Although Hudi on Flink is really fast to deliver data into S3, there still some tricks to make it faster on high load
reduce
hoodie.parquet.max.file.size
andhoodie.parquet.block.size
from 110 MB to less, it may affect query performance, but according to our experience, one file around 100 MB on S3, will cost about 25 - 30 seconds to be appended/upserted, reduce file size will help to cut down the maximum latency of processing time.Since Hudi 0.10.0, the default TTL of index becomes
forever
, changes to a reasonable value, and set the flink configstate.backend.incremental: true
to reduce the extra file copy within a checkpoint
About the detail of performance
As we are using
- cpu: 4 cores
- memory: 12 GB
- kinesis shards: 4
According to the weekly graph, the pipeline can handle 100 - 250 TPS with stable latency,
Once testing with consuming remaining data, we can see the throughput was close to the kinesis reading capacity (4 * 1000 records per second)

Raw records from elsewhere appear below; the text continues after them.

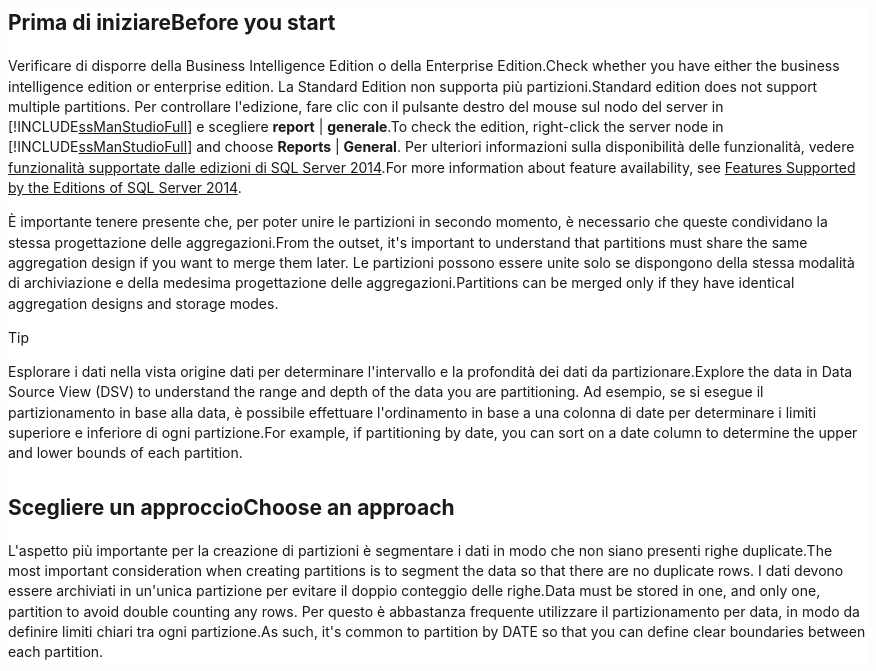 ## <a name="before-you-start"></a><span data-ttu-id="93d74-109">Prima di iniziare</span><span class="sxs-lookup"><span data-stu-id="93d74-109">Before you start</span></span>
 <span data-ttu-id="93d74-110">Verificare di disporre della Business Intelligence Edition o della Enterprise Edition.</span><span class="sxs-lookup"><span data-stu-id="93d74-110">Check whether you have either the business intelligence edition or enterprise edition.</span></span> <span data-ttu-id="93d74-111">La Standard Edition non supporta più partizioni.</span><span class="sxs-lookup"><span data-stu-id="93d74-111">Standard edition does not support multiple partitions.</span></span> <span data-ttu-id="93d74-112">Per controllare l'edizione, fare clic con il pulsante destro del mouse sul nodo del server in [!INCLUDE[ssManStudioFull](../../includes/ssmanstudiofull-md.md)] e scegliere **report**  |  **generale**.</span><span class="sxs-lookup"><span data-stu-id="93d74-112">To check the edition, right-click the server node in [!INCLUDE[ssManStudioFull](../../includes/ssmanstudiofull-md.md)] and choose **Reports** | **General**.</span></span> <span data-ttu-id="93d74-113">Per ulteriori informazioni sulla disponibilità delle funzionalità, vedere [funzionalità supportate dalle edizioni di SQL Server 2014](../../getting-started/features-supported-by-the-editions-of-sql-server-2014.md).</span><span class="sxs-lookup"><span data-stu-id="93d74-113">For more information about feature availability, see [Features Supported by the Editions of SQL Server 2014](../../getting-started/features-supported-by-the-editions-of-sql-server-2014.md).</span></span>

 <span data-ttu-id="93d74-114">È importante tenere presente che, per poter unire le partizioni in secondo momento, è necessario che queste condividano la stessa progettazione delle aggregazioni.</span><span class="sxs-lookup"><span data-stu-id="93d74-114">From the outset, it's important to understand that partitions must share the same aggregation design if you want to merge them later.</span></span> <span data-ttu-id="93d74-115">Le partizioni possono essere unite solo se dispongono della stessa modalità di archiviazione e della medesima progettazione delle aggregazioni.</span><span class="sxs-lookup"><span data-stu-id="93d74-115">Partitions can be merged only if they have identical aggregation designs and storage modes.</span></span>

> [!TIP]
>  <span data-ttu-id="93d74-116">Esplorare i dati nella vista origine dati per determinare l'intervallo e la profondità dei dati da partizionare.</span><span class="sxs-lookup"><span data-stu-id="93d74-116">Explore the data in Data Source View (DSV) to understand the range and depth of the data you are partitioning.</span></span> <span data-ttu-id="93d74-117">Ad esempio, se si esegue il partizionamento in base alla data, è possibile effettuare l'ordinamento in base a una colonna di date per determinare i limiti superiore e inferiore di ogni partizione.</span><span class="sxs-lookup"><span data-stu-id="93d74-117">For example, if partitioning by date, you can sort on a date column to determine the upper and lower bounds of each partition.</span></span>

## <a name="choose-an-approach"></a><span data-ttu-id="93d74-118">Scegliere un approccio</span><span class="sxs-lookup"><span data-stu-id="93d74-118">Choose an approach</span></span>
 <span data-ttu-id="93d74-119">L'aspetto più importante per la creazione di partizioni è segmentare i dati in modo che non siano presenti righe duplicate.</span><span class="sxs-lookup"><span data-stu-id="93d74-119">The most important consideration when creating partitions is to segment the data so that there are no duplicate rows.</span></span> <span data-ttu-id="93d74-120">I dati devono essere archiviati in un'unica partizione per evitare il doppio conteggio delle righe.</span><span class="sxs-lookup"><span data-stu-id="93d74-120">Data must be stored in one, and only one, partition to avoid double counting any rows.</span></span> <span data-ttu-id="93d74-121">Per questo è abbastanza frequente utilizzare il partizionamento per data, in modo da definire limiti chiari tra ogni partizione.</span><span class="sxs-lookup"><span data-stu-id="93d74-121">As such, it's common to partition by DATE so that you can define clear boundaries between each partition.</span></span>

When we look deeply into the checkpoint duration detail, we can see as the current file size increases, the processing time will also increase, but once a new file starts to be written, the processing time will decrease rapidly.
Summary
By using Hudi on Flink, we can synchronize the separated data processing logic, according to the performance testing result, the application is fast enough. Different from Hudi on Spark, Hudi on Flink will maintain state storage to record the index of records, which saves a lot of time consumption of loading index, but this is also a double-edged sword, depending on different business needs. In short, the reasonable use of Hudi on Flink solves our business problems in one shot.